Google has acknowledged that cybercriminals have compromised Salesforce data belonging to over 200 organizations in a significant supply chain attack.
Salesforce revealed on Thursday that “some customers’ Salesforce data” had been accessed in a breach—though it did not specify which companies were impacted. The breach occurred through applications developed by Gainsight, a company that offers customer support solutions to other businesses.
Austin Larsen, principal threat analyst at Google Threat Intelligence Group, stated that the company is “aware of more than 200 Salesforce instances that may have been impacted.”
Following Salesforce’s announcement, the hacking collective known as Scattered Lapsus$ Hunters—which includes the ShinyHunters group—claimed responsibility for the attacks in a Telegram post reviewed by TechCrunch.
The group asserted that they were behind breaches affecting Atlassian, CrowdStrike, Docusign, F5, GitLab, Linkedin, Malwarebytes, SonicWall, Thomson Reuters, and Verizon.
Google declined to discuss individual victims.
Kevin Benacci, a spokesperson for CrowdStrike, told TechCrunch that the company “is not impacted by the Gainsight incident and all customer data is safe.” CrowdStrike also confirmed to TechCrunch that it dismissed a “suspicious insider” accused of leaking information to hackers.
TechCrunch contacted all organizations named by Scattered Lapsus$ Hunters.
Kevin Israel, a spokesperson for Verizon, stated, “Verizon is aware of the unverified claim made by the threat actor,” but did not provide supporting evidence.
Ashley Stewart, speaking for Malwarebytes, told TechCrunch that their security team is “aware” of the issues involving Gainsight and Salesforce and is “actively looking into the situation.”
A Thomson Reuters representative said the company is “actively investigating.”
Michael Adams, Docusign’s chief information security officer, told TechCrunch that “after a thorough review of our logs and an internal investigation, we have found no evidence of any Docusign data breach at this time.” Adams added, “as a precaution, we have disabled all Gainsight integrations and restricted related data transfers.”
As of publication, the remaining companies had not replied to requests for comment.
Members of the ShinyHunters group told TechCrunch in an online conversation that they accessed Gainsight by leveraging a previous attack on Salesloft customers. Salesloft offers an AI-driven marketing platform called Drift. In that earlier breach, the hackers obtained Drift authentication tokens from Salesloft customers, which enabled them to infiltrate connected Salesforce accounts and extract their data.

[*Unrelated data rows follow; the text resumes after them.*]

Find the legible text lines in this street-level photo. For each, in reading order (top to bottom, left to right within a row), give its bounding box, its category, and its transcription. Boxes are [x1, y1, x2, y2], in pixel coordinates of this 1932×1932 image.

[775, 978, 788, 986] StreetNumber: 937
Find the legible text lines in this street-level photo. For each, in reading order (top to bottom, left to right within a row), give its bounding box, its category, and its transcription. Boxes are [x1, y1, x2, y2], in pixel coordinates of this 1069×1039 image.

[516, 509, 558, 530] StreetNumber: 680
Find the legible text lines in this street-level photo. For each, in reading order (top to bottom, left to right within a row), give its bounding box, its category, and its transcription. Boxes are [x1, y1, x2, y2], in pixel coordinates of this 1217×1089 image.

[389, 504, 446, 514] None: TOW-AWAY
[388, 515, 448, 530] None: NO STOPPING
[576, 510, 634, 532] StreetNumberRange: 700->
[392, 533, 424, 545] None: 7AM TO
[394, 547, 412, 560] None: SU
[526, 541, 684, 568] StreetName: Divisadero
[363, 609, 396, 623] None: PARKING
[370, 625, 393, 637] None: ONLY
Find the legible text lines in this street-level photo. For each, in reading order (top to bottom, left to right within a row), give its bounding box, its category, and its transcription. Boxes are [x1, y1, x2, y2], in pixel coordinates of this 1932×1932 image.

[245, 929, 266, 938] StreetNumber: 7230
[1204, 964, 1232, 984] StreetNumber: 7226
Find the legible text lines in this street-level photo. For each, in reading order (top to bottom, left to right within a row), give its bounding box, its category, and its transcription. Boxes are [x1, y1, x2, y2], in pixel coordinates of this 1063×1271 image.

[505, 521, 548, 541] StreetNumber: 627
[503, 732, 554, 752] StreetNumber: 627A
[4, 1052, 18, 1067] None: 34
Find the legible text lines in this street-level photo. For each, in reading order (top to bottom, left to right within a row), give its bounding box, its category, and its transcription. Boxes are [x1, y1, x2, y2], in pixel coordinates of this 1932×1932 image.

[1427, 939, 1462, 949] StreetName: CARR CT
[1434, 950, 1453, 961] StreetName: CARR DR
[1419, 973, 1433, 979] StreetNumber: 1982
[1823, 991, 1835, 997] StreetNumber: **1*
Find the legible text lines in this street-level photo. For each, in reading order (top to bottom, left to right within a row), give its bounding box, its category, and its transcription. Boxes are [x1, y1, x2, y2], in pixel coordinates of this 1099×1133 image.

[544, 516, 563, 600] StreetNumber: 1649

At that time, Gainsight confirmed it was one of the organizations affected by the earlier attack.
“Gainsight was a Salesloft Drift client, and as a result, we were able to fully compromise them,” a ShinyHunters spokesperson told TechCrunch.
Nicole Aranda, a Salesforce spokesperson, told TechCrunch that “as a standard practice, Salesforce does not address individual customer matters.”
Gainsight did not reply to TechCrunch’s inquiries for comment.
On Thursday, Salesforce stated there is “no evidence that this issue was caused by a vulnerability in the Salesforce platform,” distancing itself from the breaches affecting its clients’ data.
Gainsight has been sharing updates on the incident on its status page. On Friday, the company announced it is collaborating with Google’s Mandiant incident response team to investigate the breach, clarified that the incident “stemmed from the applications’ external connection—not from any flaw or vulnerability in the Salesforce platform,” and said that a forensic review is ongoing as part of an independent investigation.
“As a precaution, Salesforce has temporarily revoked active access tokens for apps linked to Gainsight while they continue to investigate the suspicious activity,” according to Gainsight’s incident page, which also noted that Salesforce is informing affected customers whose data was compromised.
On its Telegram channel, Scattered Lapsus$ Hunters announced plans to launch a dedicated extortion website targeting victims of this campaign by next week. This follows the group’s usual tactics; in October, they set up a similar site after stealing Salesforce data in the Salesloft incident.
Scattered Lapsus$ Hunters is a network of English-speaking hackers comprising several cybercrime groups, including ShinyHunters, Scattered Spider, and Lapsus$. These members often use social engineering to deceive employees into granting them access to company systems or databases. In recent years, these groups have claimed responsibility for attacking high-profile targets such as MGM Resorts, Coinbase, DoorDash, and others.
This article has been updated to add statements from Docusign, Thomson Reuters, and Verizon.